Former ABC weathercaster Heidi Jones was sentenced yesterday to 350 hours of community service for her misdemeanor plea to filing a false police report last year in which she lied about being sexually assaulted in New York's Central Park and specifically identified her imaginary attacker as a middle-aged Hispanic male. This is in stark contrast to the certain hard jail time that would face her attackers if they were found guilty of the accused crimes.

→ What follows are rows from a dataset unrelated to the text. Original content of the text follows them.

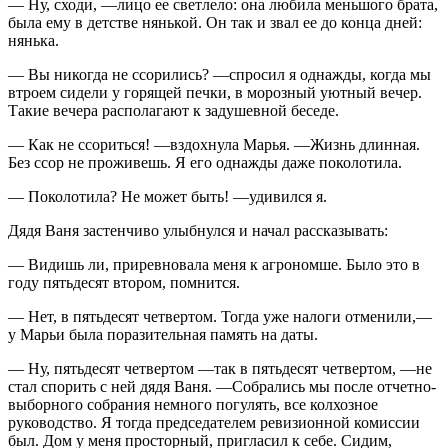
— Ну, сходи, —лицо ее светлело: она любила меньшого брата,
была ему в детстве нянькой. Он так и звал ее до конца дней:
нянька.
— Вы никогда не ссорились? —спросил я однажды, когда мы
втроем сидели у горящей печки, в морозный уютный вечер.
Такие вечера располагают к задушевной беседе.
— Как не ссориться! —вздохнула Марья. —Жизнь длинная.
Без ссор не проживешь. Я его однажды даже поколотила.
— Поколотила? Не может быть! —удивился я.
Дядя Ваня застенчиво улыбнулся и начал рассказывать:
— Видишь ли, приревновала меня к агрономше. Было это в
году пятьдесят втором, помнится.
— Нет, в пятьдесят четвертом. Тогда уже налоги отменили,—
у Марьи была поразительная память на даты.
— Ну, пятьдесят четвертом —так в пятьдесят четвертом, —не
стал спорить с ней дядя Ваня. —Собрались мы после отчетно-
выборного собрания немного погулять, все колхозное
руководство. Я тогда председателем ревизионной комиссии
был. Дом у меня просторный, пригласил к себе. Сидим,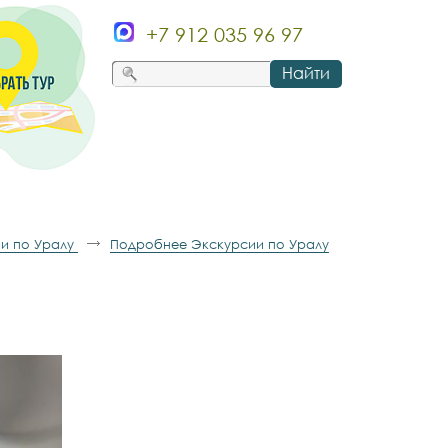
+7 912 035 96 97
Найти
и по Уралу
Подробнее Экскурсии по Уралу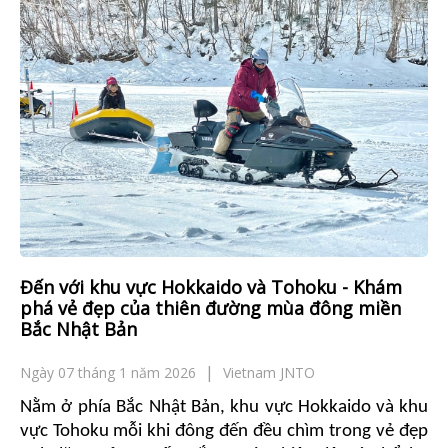
Đến với khu vực Hokkaido và Tohoku - Khám
phá vẻ đẹp của thiên đường mùa đông miền
Bắc Nhật Bản
Ngày 07 tháng 1 năm 2026
Vietnam JNTO
Nằm ở phía Bắc Nhật Bản, khu vực Hokkaido
và khu
vực Tohoku
mỗi khi đông đến đều chìm trong vẻ đẹp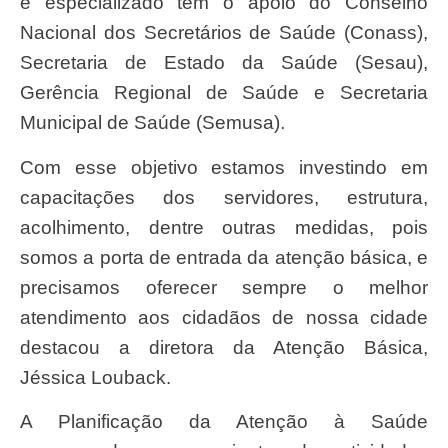
e especializado tem o apoio do Conselho
Nacional dos Secretários de Saúde (Conass),
Secretaria de Estado da Saúde (Sesau),
Gerência Regional de Saúde e Secretaria
Municipal de Saúde (Semusa).
Com esse objetivo estamos investindo em
capacitações dos servidores, estrutura,
acolhimento, dentre outras medidas, pois
somos a porta de entrada da atenção básica, e
precisamos oferecer sempre o melhor
atendimento aos cidadãos de nossa cidade
destacou a diretora da Atenção Básica,
Jéssica Louback.
A Planificação da Atenção à Saúde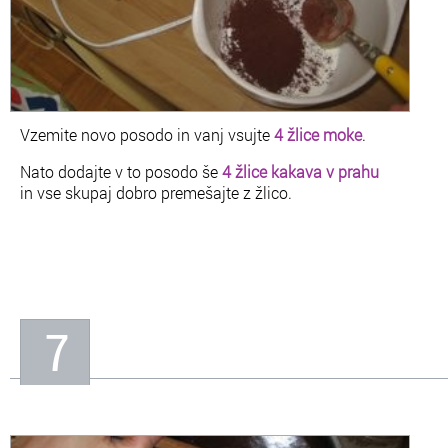
Vzemite novo posodo in vanj vsujte
4 žlice moke
.
Nato dodajte v to posodo še
4 žlice kakava v prahu
in vse skupaj dobro premešajte z žlico.
7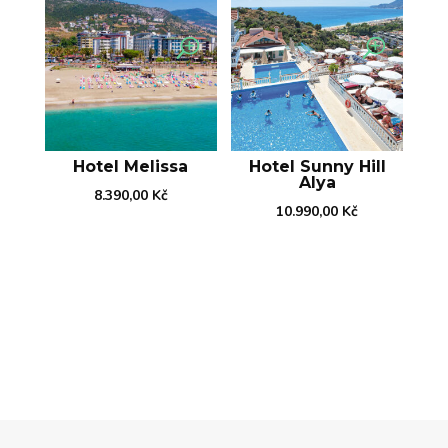
Hotel Melissa
Hotel Sunny Hill
Alya
8.390,00
Kč
10.990,00
Kč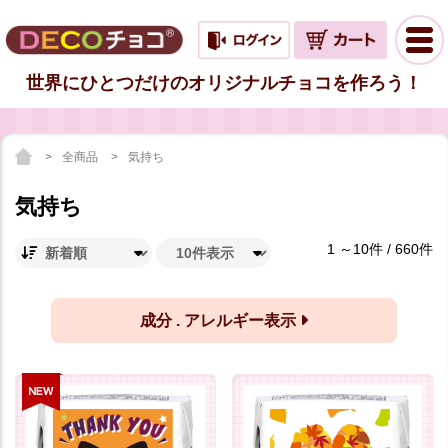
世界にひとつだけのオリジナルチョコを作ろう！
全商品
気持ち
気持ち
1 ～10件 / 660件
成分 . アレルギー表示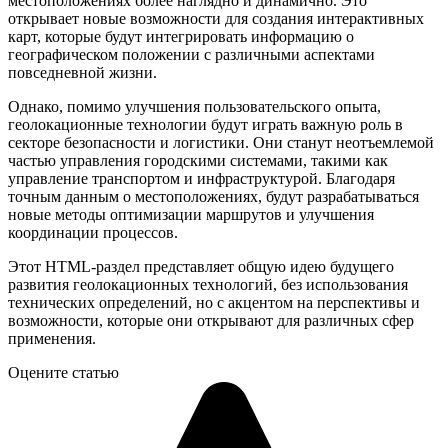
местоположениях более наглядно и динамично. Это
открывает новые возможности для создания интерактивных
карт, которые будут интегрировать информацию о
географическом положении с различными аспектами
повседневной жизни.
Однако, помимо улучшения пользовательского опыта,
геолокационные технологии будут играть важную роль в
секторе безопасности и логистики. Они станут неотъемлемой
частью управления городскими системами, такими как
управление транспортом и инфраструктурой. Благодаря
точным данным о местоположениях, будут разрабатываться
новые методы оптимизации маршрутов и улучшения
координации процессов.
Этот HTML-раздел представляет общую идею будущего
развития геолокационных технологий, без использования
технических определений, но с акцентом на перспективы и
возможности, которые они открывают для различных сфер
применения.
Оцените статью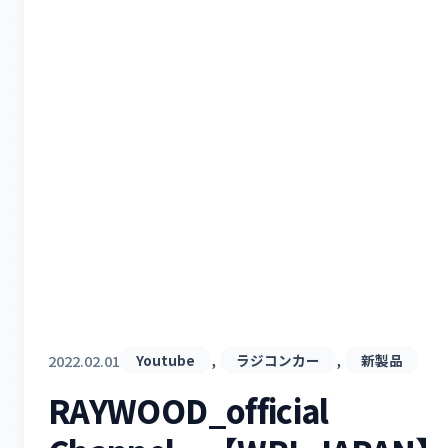
, 
, 
2022.02.01
Youtube
ラジコンカー
新製品
RAYWOOD_official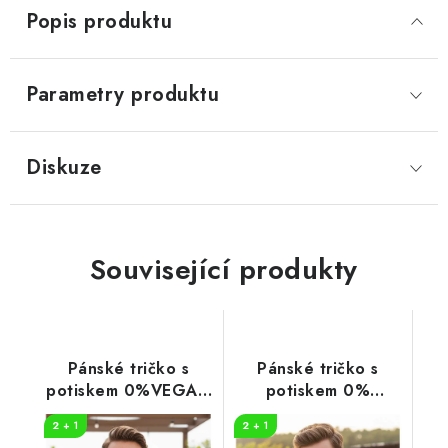
Popis produktu
Parametry produktu
Diskuze
Související produkty
Pánské tričko s
Pánské tričko s
potiskem 0%VEGAN
potiskem 0%
černý potisk
VEGAN zelený
2 + 1
2 + 1
potisk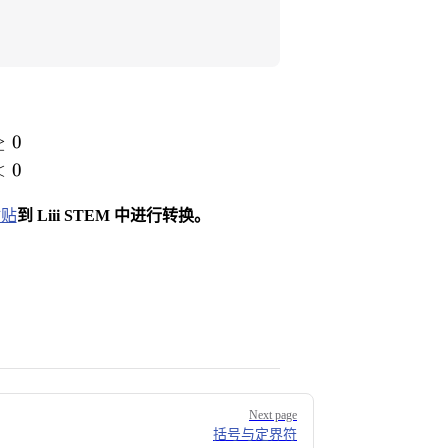
\begin{cases} x^2, & x \ge 0 \\ -x, & x < 0 \end{cases
≥
0
<
0
粘贴
到 Liii STEM 中进行转换。
Next page
括号与定界符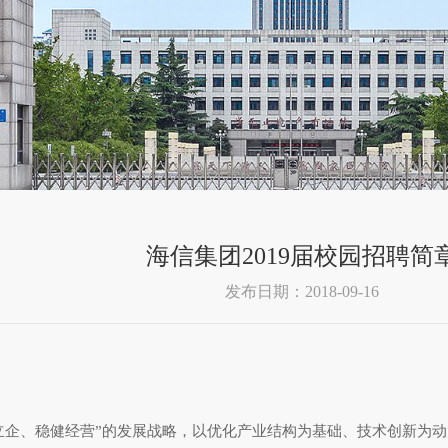
海信集团2019届校园招聘简
发布日期：2018-09-16
立企、稳健经营”的发展战略，以优化产业结构为基础、技术创新为动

There is a bright side. The diligence of New York Police Department detectives in uncovering and pursuing inconsistencies in the accuser's story helped prevent innocent men from being falsely accused, arrested and convicted. And at the very least, while this commentator criticizes the Manhattan District Attorney's decision to make and accept a generous no-jail plea deal for a crime equivalent to perjury -- for which people from Barry Bonds to Martha Stewart have faced or served prison time in the federal system for perjury charged as obstruction of justice -- it should be recognized that, sadly, in many jurisdictions no prosecution would have been brought or even considered for this crime.
Where the Hispanic and Latino community organizations and bar associations -- which have been publicly silent -- stand on this shameful action is and remains a mystery.
Eric Dixon is a New York investigative lawyer who runs often in New York's Central Park and fits the profile of the imaginary accuser.